Provided records:
┌────────

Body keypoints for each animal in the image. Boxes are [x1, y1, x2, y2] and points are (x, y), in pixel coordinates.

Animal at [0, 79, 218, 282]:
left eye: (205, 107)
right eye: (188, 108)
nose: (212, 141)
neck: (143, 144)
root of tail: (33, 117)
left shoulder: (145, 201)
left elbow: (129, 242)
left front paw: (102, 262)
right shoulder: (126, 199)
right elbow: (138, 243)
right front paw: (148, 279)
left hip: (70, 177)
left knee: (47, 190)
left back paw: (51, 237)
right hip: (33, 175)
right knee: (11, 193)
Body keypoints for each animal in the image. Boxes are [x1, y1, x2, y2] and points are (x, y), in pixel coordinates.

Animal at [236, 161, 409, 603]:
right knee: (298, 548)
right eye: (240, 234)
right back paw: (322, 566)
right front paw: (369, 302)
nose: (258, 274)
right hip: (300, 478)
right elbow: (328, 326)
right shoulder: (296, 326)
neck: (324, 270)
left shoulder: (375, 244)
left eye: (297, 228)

└────────
┌────────

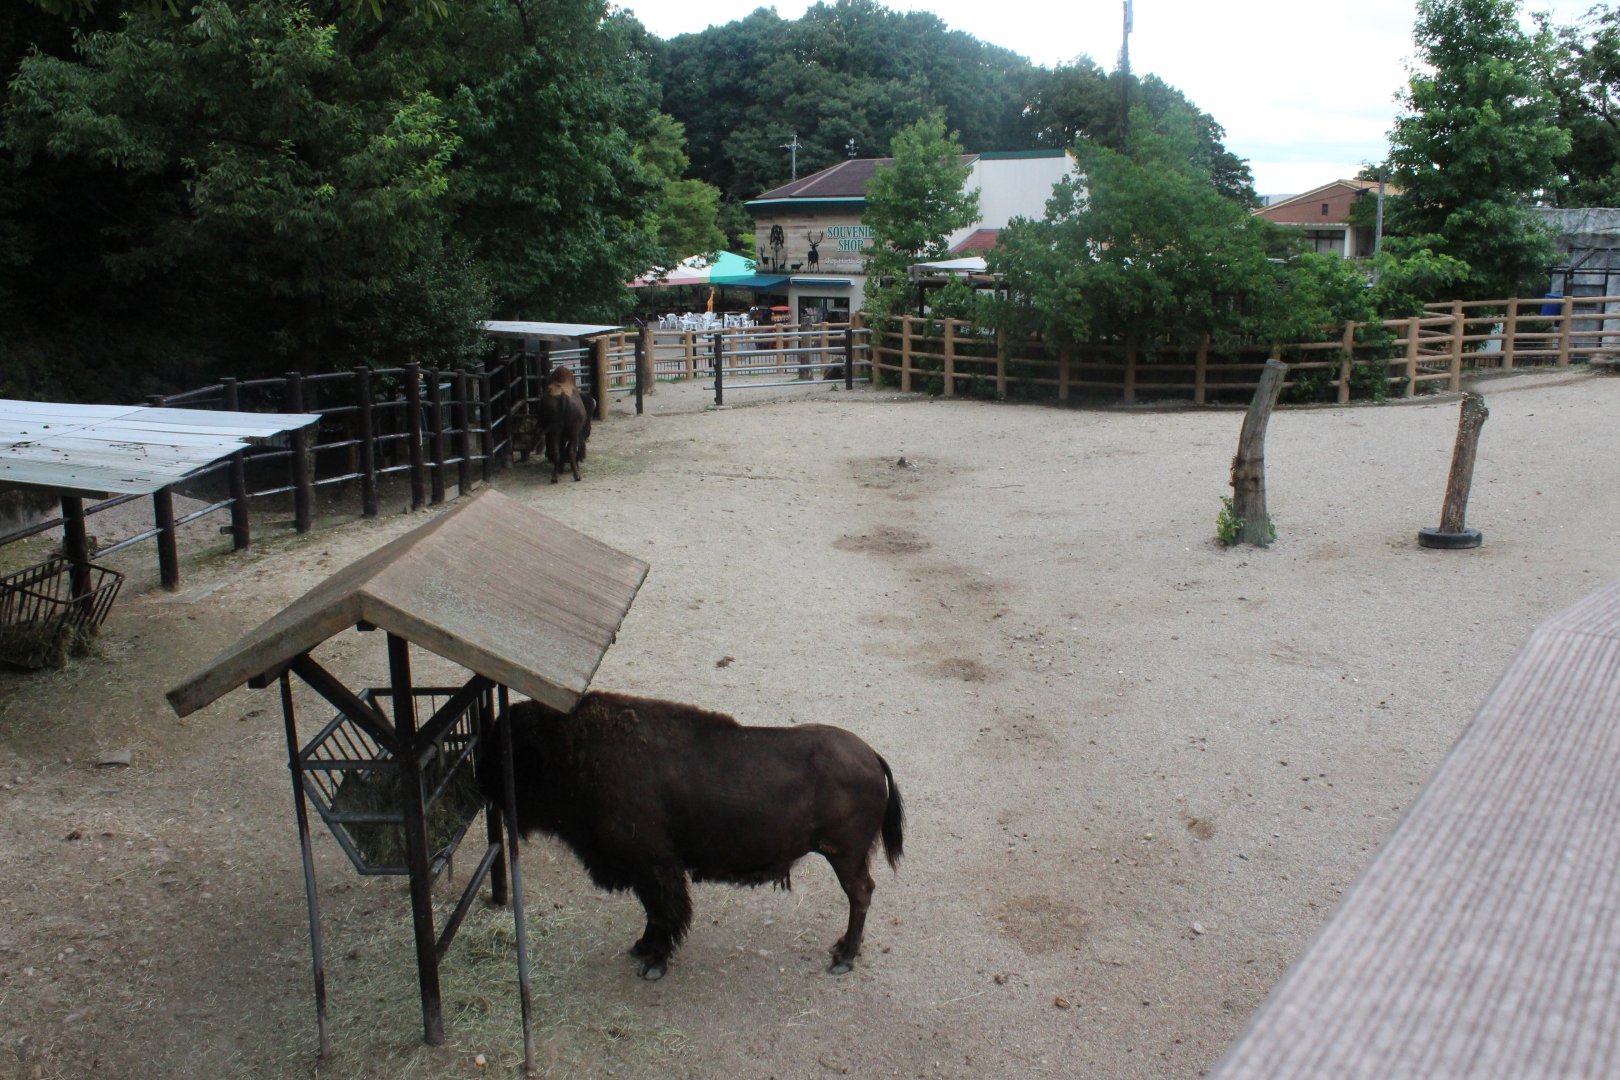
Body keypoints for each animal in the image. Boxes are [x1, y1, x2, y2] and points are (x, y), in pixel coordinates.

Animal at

└────────

What to produce: Please give an exact copy of the lines above, beginning with the line containing "root of tail: (33, 117)" and running through the line containing "left eye: (297, 228)", and of no other lines.

Answer space:
root of tail: (33, 117)
left shoulder: (145, 201)
left elbow: (129, 242)
left front paw: (102, 262)
right shoulder: (126, 199)
right elbow: (138, 243)
right front paw: (148, 279)
left hip: (70, 177)
left knee: (47, 190)
left back paw: (51, 237)
right hip: (33, 175)
right knee: (11, 193)
Body keypoints for each animal in the image. Boxes are [x1, y1, x2, y2] and points are (x, y), in pixel coordinates.

Animal at [236, 161, 409, 603]:
right knee: (298, 548)
right eye: (240, 234)
right back paw: (322, 566)
right front paw: (369, 302)
nose: (258, 274)
right hip: (300, 478)
right elbow: (328, 326)
right shoulder: (296, 326)
neck: (324, 270)
left shoulder: (375, 244)
left eye: (297, 228)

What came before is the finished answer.